>>
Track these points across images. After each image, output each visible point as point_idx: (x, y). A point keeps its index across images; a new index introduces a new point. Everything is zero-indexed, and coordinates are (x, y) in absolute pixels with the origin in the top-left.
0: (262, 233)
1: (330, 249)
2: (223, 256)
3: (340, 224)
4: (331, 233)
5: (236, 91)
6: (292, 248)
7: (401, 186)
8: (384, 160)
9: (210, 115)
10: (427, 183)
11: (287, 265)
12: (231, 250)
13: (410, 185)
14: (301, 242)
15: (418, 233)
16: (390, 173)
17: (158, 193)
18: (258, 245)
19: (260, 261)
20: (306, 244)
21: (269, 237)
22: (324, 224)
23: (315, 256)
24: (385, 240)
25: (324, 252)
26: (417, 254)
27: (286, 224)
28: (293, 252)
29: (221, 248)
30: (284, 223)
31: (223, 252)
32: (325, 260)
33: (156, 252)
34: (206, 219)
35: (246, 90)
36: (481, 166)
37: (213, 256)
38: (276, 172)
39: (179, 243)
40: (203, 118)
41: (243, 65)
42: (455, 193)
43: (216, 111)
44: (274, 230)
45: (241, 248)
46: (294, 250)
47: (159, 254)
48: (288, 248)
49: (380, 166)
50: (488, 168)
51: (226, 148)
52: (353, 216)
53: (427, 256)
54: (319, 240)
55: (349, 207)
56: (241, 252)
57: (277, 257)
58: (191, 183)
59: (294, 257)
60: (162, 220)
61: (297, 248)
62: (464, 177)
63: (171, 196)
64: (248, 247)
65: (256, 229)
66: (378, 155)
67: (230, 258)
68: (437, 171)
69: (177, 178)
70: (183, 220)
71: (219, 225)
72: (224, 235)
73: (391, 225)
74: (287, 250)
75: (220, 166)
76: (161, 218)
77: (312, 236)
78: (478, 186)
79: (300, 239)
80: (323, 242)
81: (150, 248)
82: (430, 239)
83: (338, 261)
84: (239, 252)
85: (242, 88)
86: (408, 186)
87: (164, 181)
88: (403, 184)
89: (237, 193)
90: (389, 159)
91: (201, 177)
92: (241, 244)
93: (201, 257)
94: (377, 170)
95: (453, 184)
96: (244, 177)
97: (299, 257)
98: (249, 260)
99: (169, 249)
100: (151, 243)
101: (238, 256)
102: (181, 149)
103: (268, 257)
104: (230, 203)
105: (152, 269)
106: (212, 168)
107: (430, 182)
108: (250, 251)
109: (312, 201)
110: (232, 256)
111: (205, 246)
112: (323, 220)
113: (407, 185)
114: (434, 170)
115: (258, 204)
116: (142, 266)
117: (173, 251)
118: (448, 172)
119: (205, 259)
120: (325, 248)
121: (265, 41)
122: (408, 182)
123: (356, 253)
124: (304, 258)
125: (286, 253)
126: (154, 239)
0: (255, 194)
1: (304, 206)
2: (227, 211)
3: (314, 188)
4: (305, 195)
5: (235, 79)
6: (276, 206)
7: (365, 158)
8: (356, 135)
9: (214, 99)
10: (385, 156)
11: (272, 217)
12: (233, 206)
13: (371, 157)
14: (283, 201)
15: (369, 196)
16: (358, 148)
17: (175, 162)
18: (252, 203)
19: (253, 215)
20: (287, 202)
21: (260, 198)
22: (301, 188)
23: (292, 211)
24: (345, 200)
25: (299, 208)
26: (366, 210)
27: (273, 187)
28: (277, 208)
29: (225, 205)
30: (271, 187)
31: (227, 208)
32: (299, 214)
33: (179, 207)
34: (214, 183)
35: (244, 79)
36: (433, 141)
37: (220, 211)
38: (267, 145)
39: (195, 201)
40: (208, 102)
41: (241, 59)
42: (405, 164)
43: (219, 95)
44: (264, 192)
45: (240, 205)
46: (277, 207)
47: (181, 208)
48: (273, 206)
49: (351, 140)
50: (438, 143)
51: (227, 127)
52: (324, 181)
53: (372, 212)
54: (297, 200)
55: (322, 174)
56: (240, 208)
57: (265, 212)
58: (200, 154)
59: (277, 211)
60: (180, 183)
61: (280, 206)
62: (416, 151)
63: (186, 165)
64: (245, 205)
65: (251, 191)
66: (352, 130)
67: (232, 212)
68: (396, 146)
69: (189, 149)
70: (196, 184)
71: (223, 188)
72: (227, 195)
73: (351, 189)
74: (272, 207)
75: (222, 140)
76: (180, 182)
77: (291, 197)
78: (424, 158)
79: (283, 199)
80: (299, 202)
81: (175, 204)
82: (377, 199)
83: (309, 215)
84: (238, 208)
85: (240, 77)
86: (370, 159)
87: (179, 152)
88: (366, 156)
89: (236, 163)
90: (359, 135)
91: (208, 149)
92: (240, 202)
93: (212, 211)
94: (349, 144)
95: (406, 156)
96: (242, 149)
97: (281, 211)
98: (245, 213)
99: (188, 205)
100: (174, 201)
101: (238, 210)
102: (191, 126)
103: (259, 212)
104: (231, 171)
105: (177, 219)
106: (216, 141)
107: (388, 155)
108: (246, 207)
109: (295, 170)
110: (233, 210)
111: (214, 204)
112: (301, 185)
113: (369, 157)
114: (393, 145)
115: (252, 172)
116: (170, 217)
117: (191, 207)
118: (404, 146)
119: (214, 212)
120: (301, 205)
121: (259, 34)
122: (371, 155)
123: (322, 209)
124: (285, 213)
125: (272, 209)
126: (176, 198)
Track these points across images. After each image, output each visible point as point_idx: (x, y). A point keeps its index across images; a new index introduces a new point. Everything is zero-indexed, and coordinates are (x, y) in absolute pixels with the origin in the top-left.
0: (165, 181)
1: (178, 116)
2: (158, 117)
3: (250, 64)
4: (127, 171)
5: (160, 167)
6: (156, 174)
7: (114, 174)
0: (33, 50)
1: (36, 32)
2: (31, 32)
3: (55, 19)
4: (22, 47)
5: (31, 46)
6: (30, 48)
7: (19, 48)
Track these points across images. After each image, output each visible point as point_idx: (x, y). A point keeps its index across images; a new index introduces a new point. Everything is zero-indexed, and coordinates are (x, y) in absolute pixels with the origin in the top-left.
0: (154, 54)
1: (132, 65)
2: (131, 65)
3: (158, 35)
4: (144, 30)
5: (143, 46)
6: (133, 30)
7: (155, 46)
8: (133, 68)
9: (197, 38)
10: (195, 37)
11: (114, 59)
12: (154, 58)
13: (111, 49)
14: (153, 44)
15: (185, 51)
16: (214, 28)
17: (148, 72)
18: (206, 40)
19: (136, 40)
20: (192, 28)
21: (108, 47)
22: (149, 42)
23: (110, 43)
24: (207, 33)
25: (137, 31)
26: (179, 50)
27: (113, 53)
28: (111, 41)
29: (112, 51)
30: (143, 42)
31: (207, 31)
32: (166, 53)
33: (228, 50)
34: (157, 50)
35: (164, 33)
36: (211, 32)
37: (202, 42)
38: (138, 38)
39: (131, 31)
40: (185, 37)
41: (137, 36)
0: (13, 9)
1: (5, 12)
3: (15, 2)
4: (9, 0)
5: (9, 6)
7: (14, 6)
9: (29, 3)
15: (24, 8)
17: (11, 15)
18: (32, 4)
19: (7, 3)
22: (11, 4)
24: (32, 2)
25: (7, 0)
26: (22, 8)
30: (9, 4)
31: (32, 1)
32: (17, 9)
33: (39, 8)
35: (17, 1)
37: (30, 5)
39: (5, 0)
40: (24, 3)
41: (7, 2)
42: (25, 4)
<<
» PROBLEM TO SOLVE:
Can you rewrite the records from their start through the line containing "12: (233, 206)", with "zero-indexed" replaced by "0-indexed" and everything else left unchanged?

» COMPLETED TASK:
Track these points across images. After each image, output each visible point as point_idx: (x, y). A point keeps its index across images; a new index introduces a new point. Everything is 0-indexed, and coordinates are (x, y) in absolute pixels with the origin in the top-left.
0: (262, 233)
1: (330, 249)
2: (223, 256)
3: (340, 224)
4: (331, 233)
5: (236, 91)
6: (292, 248)
7: (401, 186)
8: (384, 160)
9: (210, 115)
10: (427, 183)
11: (287, 265)
12: (231, 250)
13: (410, 185)
14: (301, 242)
15: (418, 233)
16: (390, 173)
17: (158, 193)
18: (258, 245)
19: (260, 261)
20: (306, 244)
21: (269, 237)
22: (324, 224)
23: (315, 256)
24: (385, 240)
25: (324, 252)
26: (417, 254)
27: (286, 224)
28: (293, 252)
29: (221, 248)
30: (284, 223)
31: (223, 252)
32: (325, 260)
33: (156, 252)
34: (206, 219)
35: (246, 90)
36: (481, 166)
37: (213, 256)
38: (276, 172)
39: (179, 243)
40: (203, 118)
41: (243, 65)
42: (455, 193)
43: (216, 111)
44: (274, 230)
45: (241, 248)
46: (294, 250)
47: (159, 254)
48: (288, 248)
49: (380, 166)
50: (488, 168)
51: (226, 148)
52: (353, 216)
53: (427, 256)
54: (319, 240)
55: (349, 207)
56: (241, 252)
57: (277, 257)
58: (191, 183)
59: (294, 257)
60: (162, 220)
61: (297, 248)
62: (464, 177)
63: (171, 196)
64: (248, 247)
65: (256, 229)
66: (378, 155)
67: (230, 258)
68: (437, 171)
69: (177, 178)
70: (183, 220)
71: (219, 225)
72: (224, 235)
73: (391, 225)
74: (287, 250)
75: (220, 166)
76: (161, 218)
77: (312, 236)
78: (478, 186)
79: (300, 239)
80: (323, 242)
81: (150, 248)
82: (430, 239)
83: (338, 261)
84: (239, 252)
85: (242, 88)
86: (408, 186)
87: (164, 181)
88: (403, 184)
89: (237, 193)
90: (389, 159)
91: (201, 177)
92: (241, 244)
93: (201, 257)
94: (377, 170)
95: (453, 184)
96: (244, 177)
97: (299, 257)
98: (249, 260)
99: (169, 249)
100: (151, 243)
101: (238, 256)
102: (181, 149)
103: (268, 257)
104: (230, 203)
105: (152, 269)
106: (212, 168)
107: (430, 182)
108: (250, 251)
109: (312, 201)
110: (232, 256)
111: (205, 246)
112: (323, 220)
113: (407, 185)
114: (434, 170)
115: (258, 204)
116: (142, 266)
117: (173, 251)
118: (448, 172)
119: (205, 259)
120: (325, 248)
121: (265, 41)
122: (408, 182)
123: (356, 253)
124: (304, 258)
125: (286, 253)
126: (154, 239)
0: (255, 194)
1: (304, 206)
2: (227, 211)
3: (314, 188)
4: (305, 195)
5: (235, 79)
6: (276, 206)
7: (365, 158)
8: (356, 135)
9: (214, 99)
10: (385, 156)
11: (272, 217)
12: (233, 206)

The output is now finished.